__Directions for this task__
Every line from the start of the records through the line with "2. **Why people visit you website:**" is to be written out exactly; pictures are not.

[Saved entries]

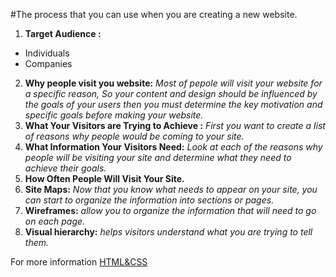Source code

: #The process that you can use when you are creating a new website.
1. **Target Audience :**
  * Individuals
  * Companies
    
2. **Why people visit you website:**
 *Most of pepole will visit your website for a specific reason, So your content and design should be influenced by the goals of your users then you must determine the key motivation and specific goals before making your website.* 
3. **What Your Visitors are Trying to Achieve :**
 *First you want to create a list
 of reasons why people would
 be coming to your site.*
4. **What Information Your Visitors Need:**
 *Look at each of the reasons why people will be visiting your site and determine what they need to achieve their goals.*
5. **How Often People Will Visit Your Site.**
6. **Site Maps:**
 *Now that you know what needs to appear
 on your site, you can start to organize the information into sections or pages.*
7. **Wireframes:**
 *allow you to organize the    information that will need to go on each  page.*
8. **Visual hierarchy:**
 *helps visitors   understand what  you are trying to tell them.*


For more information [HTML&CSS](file:///C:/Users/fatem/Downloads/HTML%20CSS.pdf)

  

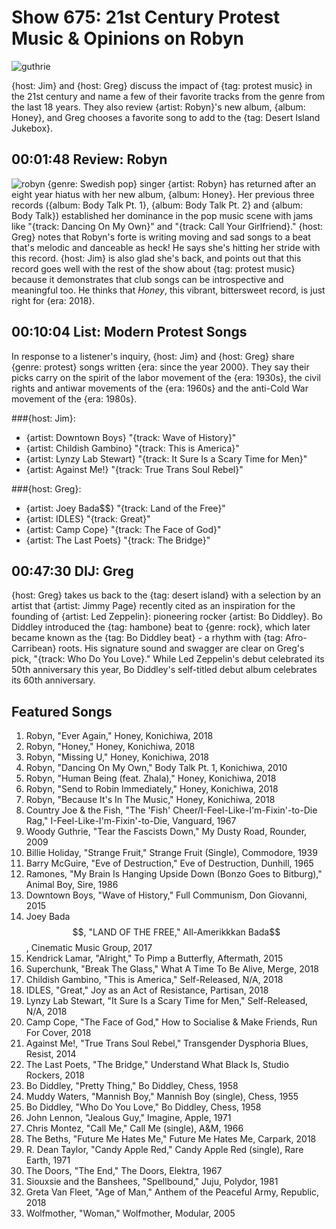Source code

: 

# Show 675: 21st Century Protest Music & Opinions on Robyn

![guthrie](https://sound-images.s3.amazonaws.com/images/2018/guthrie.jpg)

{host: Jim} and {host: Greg} discuss the impact of {tag: protest music} in the 21st century and name a few of their favorite tracks from the genre from the last 18 years. They also review {artist: Robyn}'s new album, {album: Honey}, and Greg chooses a favorite song to add to the {tag: Desert Island Jukebox}.


## 00:01:48 Review: Robyn
![robyn](https://sound-images.s3.amazonaws.com/images/2018/robyn_honey.jpg)
{genre: Swedish pop} singer {artist: Robyn} has returned after an eight year hiatus with her new album, {album: Honey}. Her previous three records ({album: Body Talk Pt. 1}, {album: Body Talk Pt. 2} and {album: Body Talk}) established her dominance in the pop music scene with jams like "{track: Dancing On My Own}" and "{track: Call Your Girlfriend}." {host: Greg} notes that Robyn's forte is writing moving and sad songs to a beat that's melodic and danceable as heck! He says she's hitting her stride with this record. {host: Jim} is also glad she's back, and points out that this record goes well with the rest of the show about {tag: protest music} because it demonstrates that club songs can be introspective and meaningful too. He thinks that *Honey*, this vibrant, bittersweet record, is just right for {era: 2018}.


## 00:10:04 List: Modern Protest Songs
In response to a listener's inquiry, {host: Jim} and {host: Greg} share {genre: protest} songs written {era: since the year 2000}. They say their picks carry on the spirit of the labor movement of the {era: 1930s}, the civil rights and antiwar movements of the {era: 1960s} and the anti-Cold War movement of the {era: 1980s}. 

###{host: Jim}: 
- {artist: Downtown Boys} "{track: Wave of History}"
- {artist: Childish Gambino} "{track: This is America}"
- {artist: Lynzy Lab Stewart} "{track: It Sure Is a Scary Time for Men}"
- {artist: Against Me!} "{track: True Trans Soul Rebel}"

###{host: Greg}: 
- {artist: Joey Bada$$} "{track: Land of the Free}"
- {artist: IDLES} "{track: Great}"
- {artist: Camp Cope} "{track: The Face of God}"
- {artist: The Last Poets} "{track: The Bridge}"


## 00:47:30 DIJ: Greg

{host: Greg} takes us back to the {tag: desert island} with a selection by an artist that {artist: Jimmy Page} recently cited as an inspiration for the founding of {artist: Led Zeppelin}: pioneering rocker {artist: Bo Diddley}. Bo Diddley introduced the {tag: hambone} beat to {genre: rock}, which later became known as the {tag: Bo Diddley beat} - a rhythm with {tag: Afro-Carribean} roots. His signature sound and swagger are clear on Greg's pick, "{track: Who Do You Love}." While Led Zeppelin's debut celebrated its 50th anniversary this year, Bo Diddley's self-titled debut album celebrates its 60th anniversary.

## Featured Songs

1. Robyn, "Ever Again," Honey, Konichiwa, 2018
1. Robyn, "Honey," Honey, Konichiwa, 2018
1. Robyn, "Missing U," Honey, Konichiwa, 2018
1. Robyn, "Dancing On My Own," Body Talk Pt. 1, Konichiwa, 2010
1. Robyn, "Human Being (feat. Zhala)," Honey, Konichiwa, 2018
1. Robyn, "Send to Robin Immediately," Honey, Konichiwa, 2018
1. Robyn, "Because It's In The Music," Honey, Konichiwa, 2018
1. Country Joe & the Fish, "The 'Fish' Cheer/I-Feel-Like-I'm-Fixin'-to-Die Rag," I-Feel-Like-I'm-Fixin'-to-Die, Vanguard, 1967
1. Woody Guthrie, "Tear the Fascists Down," My Dusty Road, Rounder, 2009
1. Billie Holiday, "Strange Fruit," Strange Fruit (Single), Commodore, 1939
1. Barry McGuire, "Eve of Destruction," Eve of Destruction, Dunhill, 1965
1. Ramones, "My Brain Is Hanging Upside Down (Bonzo Goes to Bitburg)," Animal Boy, Sire, 1986
1. Downtown Boys, "Wave of History," Full Communism, Don Giovanni, 2015
1. Joey Bada$$, "LAND OF THE FREE," All-Amerikkkan Bada$$, Cinematic Music Group, 2017
1. Kendrick Lamar, "Alright," To Pimp a Butterfly, Aftermath, 2015
1. Superchunk, "Break The Glass," What A Time To Be Alive, Merge, 2018
1. Childish Gambino, "This is America," Self-Released, N/A, 2018
1. IDLES, "Great," Joy as an Act of Resistance, Partisan, 2018
1. Lynzy Lab Stewart, "It Sure Is a Scary Time for Men," Self-Released, N/A, 2018
1. Camp Cope, "The Face of God," How to Socialise & Make Friends, Run For Cover, 2018
1. Against Me!, "True Trans Soul Rebel," Transgender Dysphoria Blues, Resist, 2014
1. The Last Poets, "The Bridge," Understand What Black Is, Studio Rockers, 2018
1. Bo Diddley, "Pretty Thing," Bo Diddley, Chess, 1958
1. Muddy Waters, "Mannish Boy," Mannish Boy (single), Chess, 1955
1. Bo Diddley, "Who Do You Love," Bo Diddley, Chess, 1958
1. John Lennon, "Jealous Guy," Imagine, Apple, 1971
1. Chris Montez, "Call Me," Call Me (single), A&M, 1966
1. The Beths, "Future Me Hates Me," Future Me Hates Me, Carpark, 2018
1. R. Dean Taylor, "Candy Apple Red," Candy Apple Red (single), Rare Earth, 1971
1. The Doors, "The End," The Doors, Elektra, 1967
1. Siouxsie and the Banshees, "Spellbound," Juju, Polydor, 1981
1. Greta Van Fleet, "Age of Man," Anthem of the Peaceful Army, Republic, 2018
1. Wolfmother, "Woman," Wolfmother, Modular, 2005
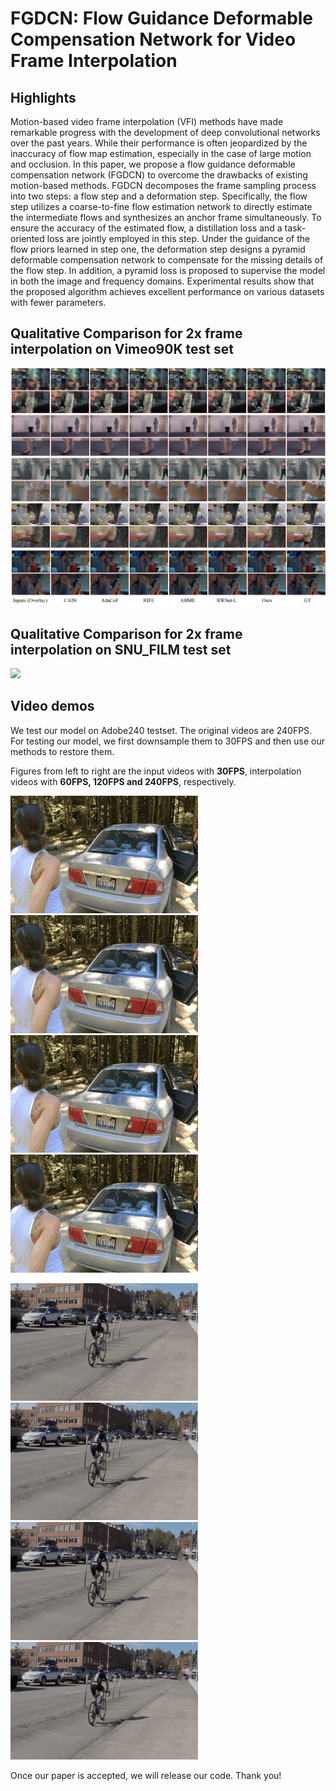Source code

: # FGDCN: Flow Guidance Deformable Compensation Network for Video Frame Interpolation

## Highlights
Motion-based video frame interpolation (VFI) methods have made remarkable progress with the development of deep convolutional networks over the past years. While their performance is often jeopardized by the inaccuracy of flow map estimation, especially in the case of large motion and occlusion. In this paper, we propose a flow guidance deformable compensation network (FGDCN) to overcome the drawbacks of existing motion-based methods. FGDCN decomposes the frame sampling process into two steps: a flow step and a deformation step. Specifically, the flow step utilizes a coarse-to-fine flow estimation network to directly estimate the intermediate flows and synthesizes an anchor frame simultaneously. To ensure the accuracy of the estimated flow, a distillation loss and a task-oriented loss are jointly employed in this step. Under the guidance of the flow priors learned in step one, the deformation step designs a pyramid deformable compensation network to compensate for the missing details of the flow step. In addition, a pyramid loss is proposed to supervise the model in both the image and frequency domains. Experimental results show that the proposed algorithm achieves excellent performance on various datasets with fewer parameters.

## Qualitative Comparison for 2x frame interpolation on Vimeo90K test set
![](./images/slow_motion_examples.png)

## Qualitative Comparison for 2x frame interpolation on SNU_FILM test set
![](./images/fast_motion_examples.png)

## Video demos
We test our model on Adobe240 testset. The original videos are 240FPS. For testing our model, we first downsample them to 30FPS and then use our methods to restore them. 

Figures from left to right are the input videos with **30FPS**, interpolation videos with **60FPS, 120FPS and 240FPS**, respectively.
<p float="left">
  <img src=./demo_video/30fps.gif width=300 />
  <img src=./demo_video/60fps.gif width=300 />
  <img src=./demo_video/120fps.gif width=300 />
  <img src=./demo_video/240fps.gif width=300 />
</p>

<p float="left">
  <img src=./demo_video/30fps_v2.gif width=300 />
  <img src=./demo_video/60fps_v2.gif width=300 />
  <img src=./demo_video/120fps_v2.gif width=300 />
  <img src=./demo_video/240fps_v2.gif width=300 />
</p>

Once our paper is accepted, we will release our code. Thank you!


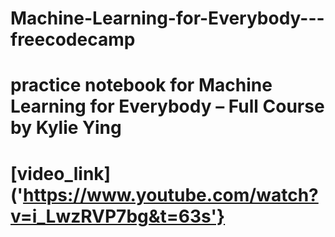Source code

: # Machine-Learning-for-Everybody---freecodecamp
# practice notebook for Machine Learning for Everybody – Full Course by Kylie Ying
# [video_link]('https://www.youtube.com/watch?v=i_LwzRVP7bg&t=63s'}
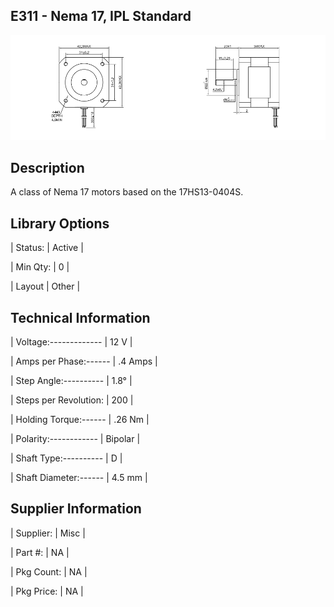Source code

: ## E311 - Nema 17, IPL Standard

 

![image](CAD/E311/image.png)

 

## Description   

 

A class of Nema 17 motors based on the 17HS13-0404S.

 

## Library Options

 

| Status: | Active |

| Min Qty: | 0 |

| Layout | Other |

 

## Technical Information


| Voltage:------------- | 12 V |

| Amps per Phase:------ | .4 Amps |

| Step Angle:---------- | 1.8° |

| Steps per Revolution: | 200 |

| Holding Torque:------ | .26 Nm |

| Polarity:------------ | Bipolar |

| Shaft Type:---------- | D |

| Shaft Diameter:------ | 4.5 mm |
 


## Supplier Information

 

| Supplier: | Misc |

| Part #: | NA |        

| Pkg Count: | NA |

| Pkg Price: | NA |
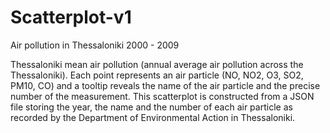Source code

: # Scatterplot-v1
Αir pollution in Thessaloniki 2000 - 2009

Thessaloniki mean air pollution (annual average air pollution across the Thessaloniki).
Each point represents an air particle (NO, NO2, O3, SO2, PM10, CO) and a tooltip reveals the name of the air particle and the precise number of the measurement.
This scatterplot is constructed from a JSON file storing the year, the name and the number of each air particle as recorded by the 
Department of Environmental Action in Thessaloniki.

__Result of this exercise__
Source code

: #The process that you can use when you are creating a new website.
1. **Target Audience :**
  * Individuals
  * Companies
    
2. **Why people visit you website:**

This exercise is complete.